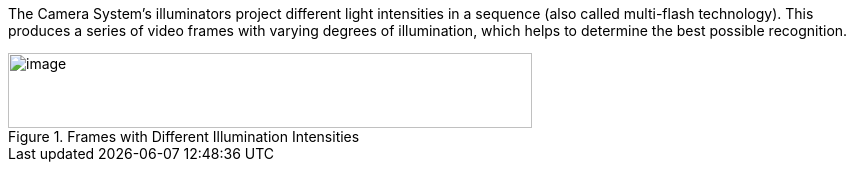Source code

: The
ifdef::xref-type-IZA500G[IZA500G's]
ifndef::xref-type-IZA500G[Camera System's]
illuminators project different light intensities in a sequence (also called multi-flash technology). This produces a series of video frames with varying degrees of illumination, which helps to determine the best possible recognition.

[#f_Frames-with-Different-Illumination-Intensities]

.Frames with Different Illumination Intensities

image::ROOT:/IZA800G/image8.png[image,width=524,height=75]

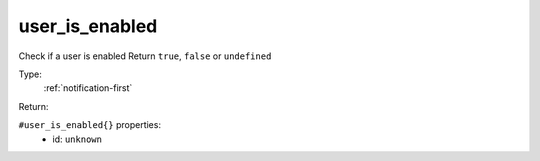 .. _user_is_enabled:

user_is_enabled
^^^^^^^^^^^^^^^

Check if a user is enabled 
Return ``true``, ``false`` or ``undefined`` 


Type: 
    :ref:`notification-first`

Return: 
    

``#user_is_enabled{}`` properties:
    - id: ``unknown``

• **PROBLEM DESCRIPTION**: Go through the entries and retype them exactly, except for the images.

• **PROBLEM SOLUTION**:
Source code

: The
ifdef::xref-type-IZA500G[IZA500G's]
ifndef::xref-type-IZA500G[Camera System's]
illuminators project different light intensities in a sequence (also called multi-flash technology). This produces a series of video frames with varying degrees of illumination, which helps to determine the best possible recognition.

[#f_Frames-with-Different-Illumination-Intensities]

.Frames with Different Illumination Intensities

image::ROOT:/IZA800G/image8.png[image,width=524,height=75]

 .. _user_is_enabled:

user_is_enabled
^^^^^^^^^^^^^^^

Check if a user is enabled 
Return ``true``, ``false`` or ``undefined`` 


Type: 
    :ref:`notification-first`

Return: 
    

``#user_is_enabled{}`` properties:
    - id: ``unknown``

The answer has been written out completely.